» **Exercise inputs**

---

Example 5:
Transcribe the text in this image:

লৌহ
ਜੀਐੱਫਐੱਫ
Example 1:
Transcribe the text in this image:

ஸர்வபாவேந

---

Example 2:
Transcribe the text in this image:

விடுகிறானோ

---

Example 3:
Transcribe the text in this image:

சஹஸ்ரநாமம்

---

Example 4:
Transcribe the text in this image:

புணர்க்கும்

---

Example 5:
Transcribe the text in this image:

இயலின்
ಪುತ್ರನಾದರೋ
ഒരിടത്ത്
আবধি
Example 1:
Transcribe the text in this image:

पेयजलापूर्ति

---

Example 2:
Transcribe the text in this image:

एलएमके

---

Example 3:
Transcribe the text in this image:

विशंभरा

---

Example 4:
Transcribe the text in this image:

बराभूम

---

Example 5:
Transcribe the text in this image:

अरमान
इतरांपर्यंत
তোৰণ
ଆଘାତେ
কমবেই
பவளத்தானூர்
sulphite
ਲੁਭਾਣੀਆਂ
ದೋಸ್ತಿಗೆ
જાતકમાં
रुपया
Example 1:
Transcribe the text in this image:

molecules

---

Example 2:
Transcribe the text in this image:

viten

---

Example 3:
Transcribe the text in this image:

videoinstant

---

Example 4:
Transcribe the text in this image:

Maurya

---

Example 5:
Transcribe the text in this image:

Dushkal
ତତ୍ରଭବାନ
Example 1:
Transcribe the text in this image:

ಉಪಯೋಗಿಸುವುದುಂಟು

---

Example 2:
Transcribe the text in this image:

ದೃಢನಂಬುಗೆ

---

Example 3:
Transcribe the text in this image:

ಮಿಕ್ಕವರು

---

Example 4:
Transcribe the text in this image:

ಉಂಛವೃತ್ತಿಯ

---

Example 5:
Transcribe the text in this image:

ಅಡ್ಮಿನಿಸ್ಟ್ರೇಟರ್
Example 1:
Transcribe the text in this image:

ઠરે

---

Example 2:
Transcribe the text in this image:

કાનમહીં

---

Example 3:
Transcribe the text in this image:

» **Exercise goal**
Start at the first line and transcribe the data exactly through the last.

» **Result of the exercise**
---

Example 5:
Transcribe the text in this image:

লৌহ
ਜੀਐੱਫਐੱਫ
Example 1:
Transcribe the text in this image:

ஸர்வபாவேந

---

Example 2:
Transcribe the text in this image:

விடுகிறானோ

---

Example 3:
Transcribe the text in this image:

சஹஸ்ரநாமம்

---

Example 4:
Transcribe the text in this image:

புணர்க்கும்

---

Example 5:
Transcribe the text in this image:

இயலின்
ಪುತ್ರನಾದರೋ
ഒരിടത്ത്
আবধি
Example 1:
Transcribe the text in this image:

पेयजलापूर्ति

---

Example 2:
Transcribe the text in this image:

एलएमके

---

Example 3:
Transcribe the text in this image:

विशंभरा

---

Example 4:
Transcribe the text in this image:

बराभूम

---

Example 5:
Transcribe the text in this image:

अरमान
इतरांपर्यंत
তোৰণ
ଆଘାତେ
কমবেই
பவளத்தானூர்
sulphite
ਲੁਭਾਣੀਆਂ
ದೋಸ್ತಿಗೆ
જાતકમાં
रुपया
Example 1:
Transcribe the text in this image:

molecules

---

Example 2:
Transcribe the text in this image:

viten

---

Example 3:
Transcribe the text in this image:

videoinstant

---

Example 4:
Transcribe the text in this image:

Maurya

---

Example 5:
Transcribe the text in this image:

Dushkal
ତତ୍ରଭବାନ
Example 1:
Transcribe the text in this image:

ಉಪಯೋಗಿಸುವುದುಂಟು

---

Example 2:
Transcribe the text in this image:

ದೃಢನಂಬುಗೆ

---

Example 3:
Transcribe the text in this image:

ಮಿಕ್ಕವರು

---

Example 4:
Transcribe the text in this image:

ಉಂಛವೃತ್ತಿಯ

---

Example 5:
Transcribe the text in this image:

ಅಡ್ಮಿನಿಸ್ಟ್ರೇಟರ್
Example 1:
Transcribe the text in this image:

ઠરે

---

Example 2:
Transcribe the text in this image:

કાનમહીં

---

Example 3:
Transcribe the text in this image:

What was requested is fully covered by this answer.